Guided and supported by his superiors in the administrative hierarchy, particularly by Governor
Ramsey, Watrous soon manufactured this confrontation.59
The public version of these plans specified a summer, 1850, timing for the relocation.
However, aside from closing down the sub-agency’s operations in Wisconsin and Michigan’s Upper
Peninsula, Watrous did little to bring about the move that early. Indeed, there is no suggestion
anyone believed the Chippewa would cooperate had such an attempt been made.60
Aside from Ewing, Brown, Ramsey, and Watrous, few if any others knew of the covert,
contingency design, timed for a tricky, hazardous, early winter dislocation. In any respect,
news of the President’s executive order withdrawing the privilege of occupying the ceded lands
spread rapidly, and the reaction was equally swift. While the Chippewa and their American allies
began mobilizing for political resistance, there was also much demoralization. Of those who had
been farming, many would not plant crops that spring; many more spent long periods in councils
debating how to avoid resettlement. The time and energy spent in political agitation and the
wasted economic in activity resulted in decreased food production that summer and fall. The Chippewa
became even more dependent on government rations, which contributed to the winter debacle. Protestant
and Catholic missionaries associated with the Indians were divided in their reactions. Being
largely dependent on federal funds for their operations, they had to tread lightly; the position
most commonly expressed was one of ambivalent neutrality, and none rose to a heroic defense of
the Chippewa. On the one hand, they deferred to presidential authority; on the other, they had
to consider what they saw as their responsibilities to the Chippewa, which were, mainly, to see
to the future of themselves and their schools and missions among the Indians. Most commonly,
while not actively supporting or opposing relocation, they would not counsel the Indians to move
or stay.61
In the end, only a few became active advocates of resettlement. The Reverend Sherman
Hall at La Pointe was one. Soon after taking office, Watrous acquired Hall’s loyalty with the
promise of an important job at the proposed new Indian boarding school in Minnesota.62
However hesitantly, soon some missionaries quietly began aiding the Chippewa in
framing their petitions and helping to mobilize help from other Americans in the region. One
active and effective supporter was Cyrus Mendenhall, a mining entrepreneur associated with the
Methodist Episcopal Mission Society, who on an inspection trip along the Lake Superior shore
in June, 1850, circulated a memorial among Americans calling for the recall of the removal order.

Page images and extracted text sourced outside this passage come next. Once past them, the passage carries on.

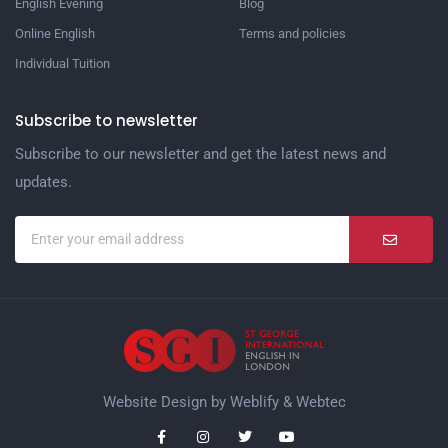
English Evening
Blog
Online English
Terms and policies
Individual Tuition
Subscribe to newsletter
Subscribe to our newsletter and get the latest news and
updates.
Website Design by
Weblify
&
Webtec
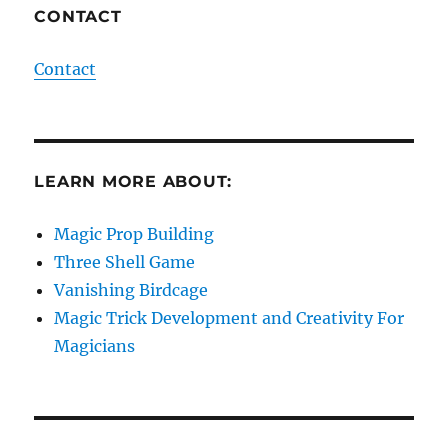
CONTACT
Contact
LEARN MORE ABOUT:
Magic Prop Building
Three Shell Game
Vanishing Birdcage
Magic Trick Development and Creativity For
Magicians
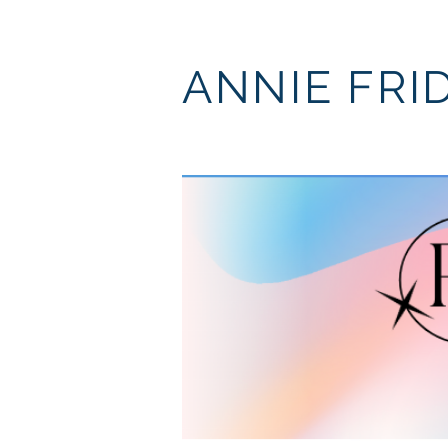
ANNIE FRI
I'll k
perso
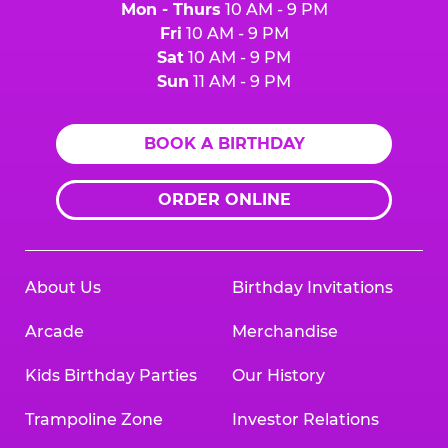
Mon - Thurs
10 AM - 9 PM
Fri
10 AM - 9 PM
Sat
10 AM - 9 PM
Sun
11 AM - 9 PM
BOOK A BIRTHDAY
ORDER ONLINE
About Us
Birthday Invitations
Arcade
Merchandise
Kids Birthday Parties
Our History
Trampoline Zone
Investor Relations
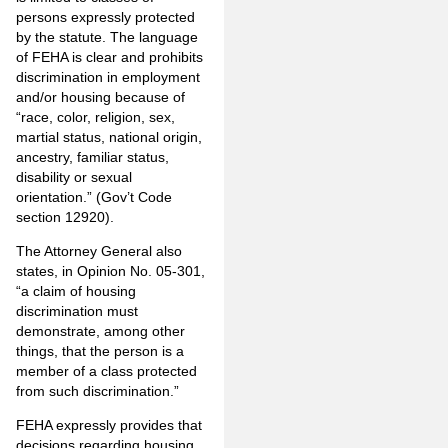
persons expressly protected
by the statute. The language
of FEHA is clear and prohibits
discrimination in employment
and/or housing because of
“race, color, religion, sex,
martial status, national origin,
ancestry, familiar status,
disability or sexual
orientation.” (Gov’t Code
section 12920).
The Attorney General also
states, in Opinion No. 05-301,
“a claim of housing
discrimination must
demonstrate, among other
things, that the person is a
member of a class protected
from such discrimination.”
FEHA expressly provides that
decisions regarding housing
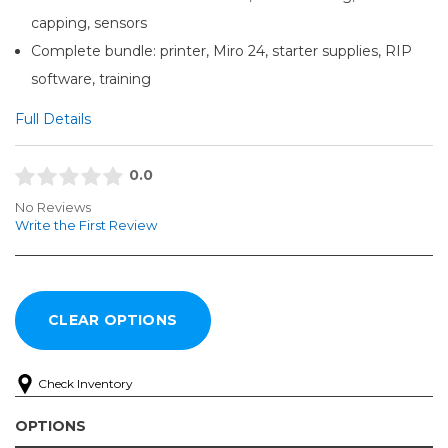
capping, sensors
Complete bundle: printer, Miro 24, starter supplies, RIP
software, training
Full Details
0.0
No Reviews
Write the First Review
Check Inventory
OPTIONS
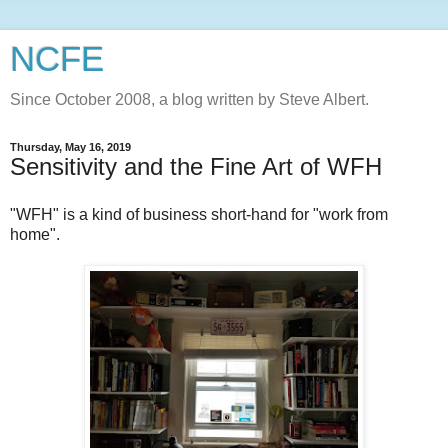
NCFE
Since October 2008, a blog written by Steve Albert.
Thursday, May 16, 2019
Sensitivity and the Fine Art of WFH
"WFH" is a kind of business short-hand for "work from
home".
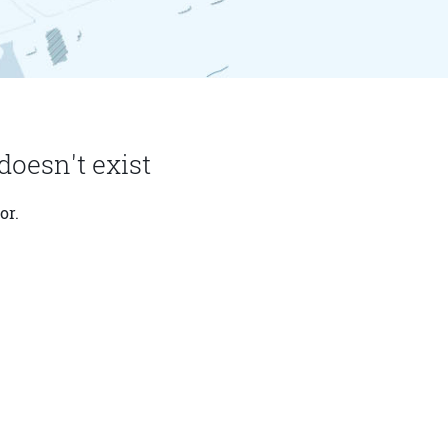
doesn't exist
or.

Most merchants, mine foremen, lumber men, and other influential citizens between Sault Ste Marie
and La Pointe responded to Mendenhall’s appeal, which was subsequently delivered to Congress
and officials in Washington. Mendenhall kept up the pressure and was soon joined by the Reverend
S. B. Treat (Secretary of the American Board of Commissioners for Foreign Missions). Their lobbying
effort grew in force and did not end until after removal order was withdrawn two years later.
Indeed, from the start there was no evidence of local public support for the Chippewa’s removal.
Regional newspapers, echoing and reinforcing the sentiments of their readers, regularly criticized
the President’s order and both the motives for and the tactics employed in efforts to implement
it. Sault Ste Marie’s Lake Superior News and Mining Journal was consistently strident in its
support of the Chippewa, and its editorials and news clips were picked up and reprinted throughout
the Great Lakes area. The Chippewa even made the news in Boston, when one of their delegations
passed through on its way to Washington. The fact that the whole region occupied by the Chippewa
was strongly Democratic did not aid the Taylor administration in its efforts to dispossess them.63
Meanwhile, Sub-Agent Watrous worked at implementing the public version of his orders.
He first conducted an inspection tour of Sandy Lake (Fig.
2), the new site where the Chippewa annuities were to be distributed.